▸ What is required
Whenever a line of the records below contains the word "ankle", copy that line.

▸ Data to use
+===+
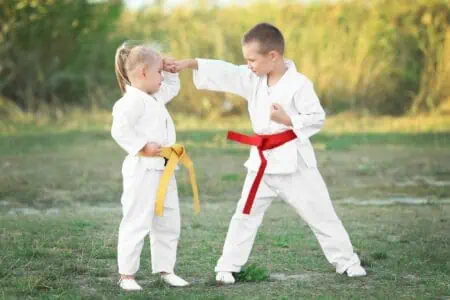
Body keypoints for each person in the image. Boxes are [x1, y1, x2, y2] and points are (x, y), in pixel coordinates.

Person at [174, 23, 367, 284]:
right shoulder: (253, 78)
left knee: (320, 212)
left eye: (252, 59)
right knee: (244, 214)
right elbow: (227, 72)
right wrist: (190, 63)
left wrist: (288, 118)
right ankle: (227, 266)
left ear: (273, 56)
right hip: (261, 163)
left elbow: (316, 117)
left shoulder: (299, 84)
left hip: (294, 163)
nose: (248, 65)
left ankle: (347, 262)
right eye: (247, 60)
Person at [111, 41, 190, 291]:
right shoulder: (131, 101)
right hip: (143, 169)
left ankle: (166, 269)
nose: (161, 78)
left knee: (168, 220)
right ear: (143, 72)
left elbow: (172, 88)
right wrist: (142, 145)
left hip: (165, 168)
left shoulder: (154, 96)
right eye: (158, 72)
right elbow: (119, 130)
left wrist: (169, 68)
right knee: (137, 220)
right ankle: (127, 275)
+===+
▸ Written response
right ankle: (227, 266)
left ankle: (347, 262)
left ankle: (166, 269)
right ankle: (127, 275)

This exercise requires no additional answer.